==== INPUT DATA ====
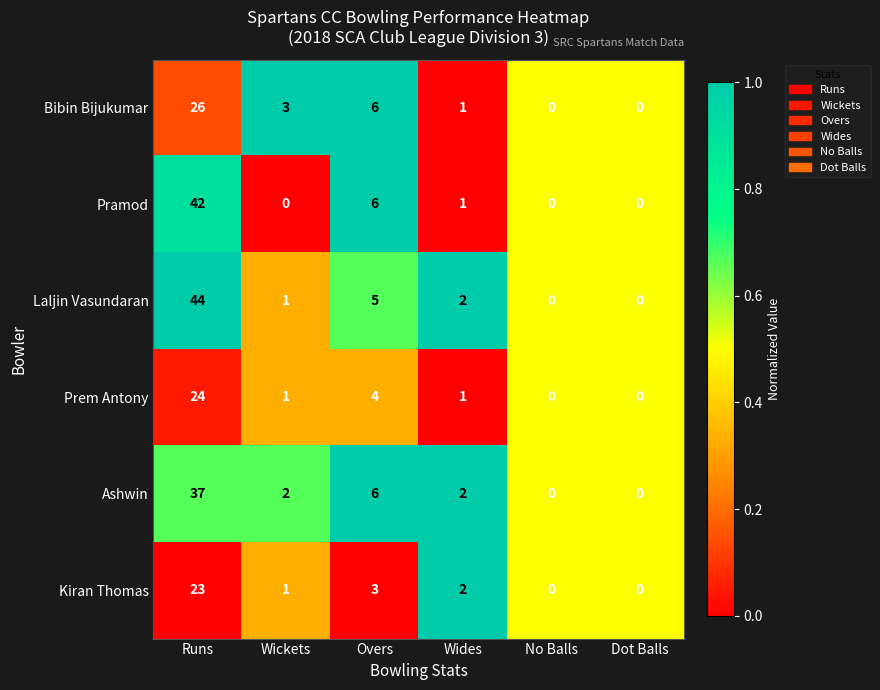

What is the difference between the maximum and minimum values in the Laljin Vasundaran series?

44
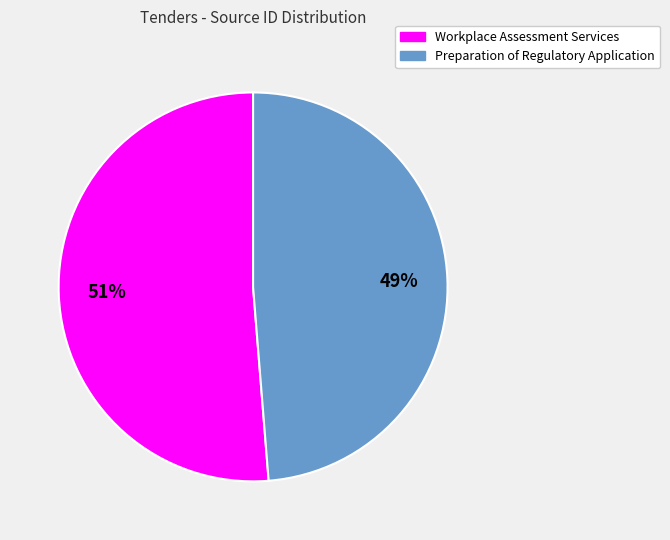

What is the largest slice in the pie chart?

Workplace Assessment Services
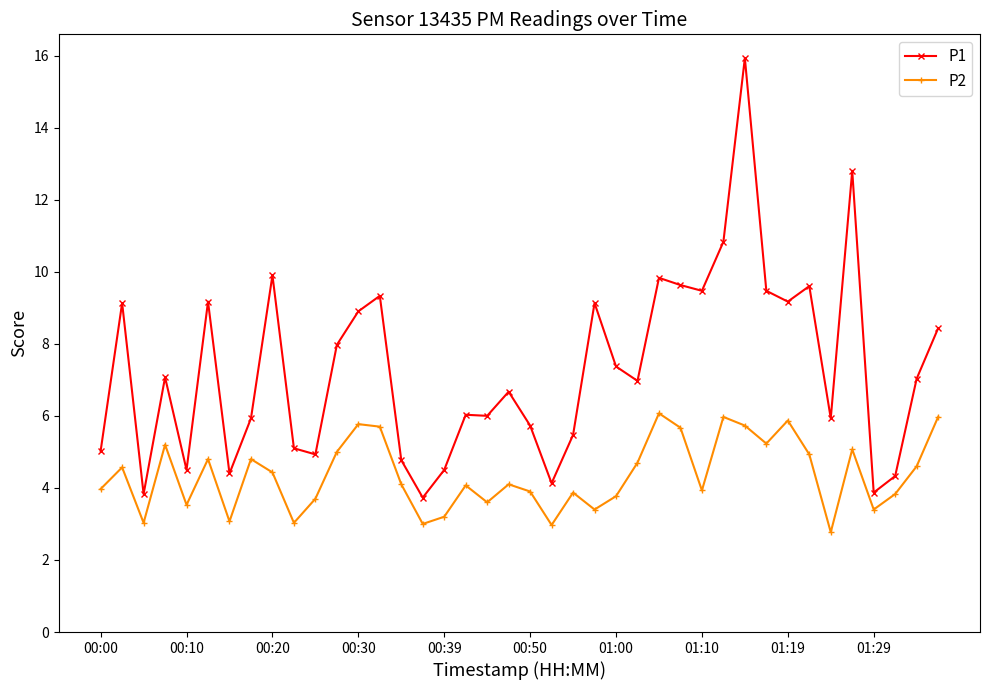

What is the minimum value for P1?

3.7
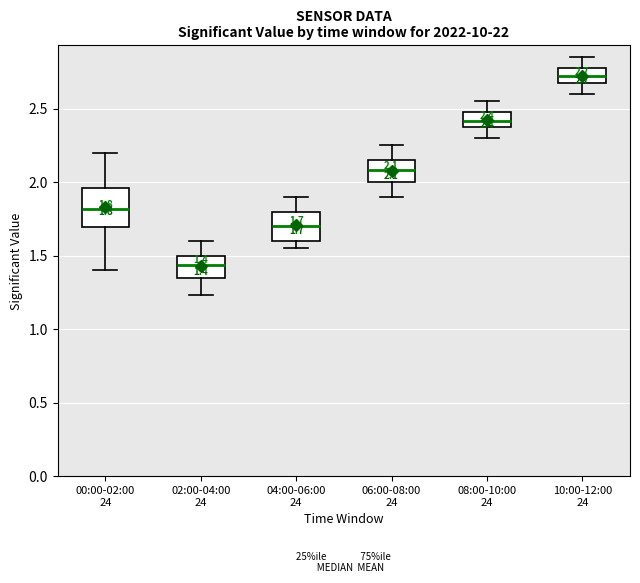

Comparing the boxes themselves (not the whiskers), which one is the tallest?

00:00-02:00 24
====
GOAL OF THE EXERCISE »
Express the entries above as a JSON list of strings with one string per line, skipping blank lines and leaving the pictures out.

SOLUTION TO THE PROBLEM »
[
  "What is the difference between the maximum and minimum values in the Laljin Vasundaran series?",
  "44",
  "What is the largest slice in the pie chart?",
  "Workplace Assessment Services",
  "What is the minimum value for P1?",
  "3.7",
  "Comparing the boxes themselves (not the whiskers), which one is the tallest?",
  "00:00-02:00 24"
]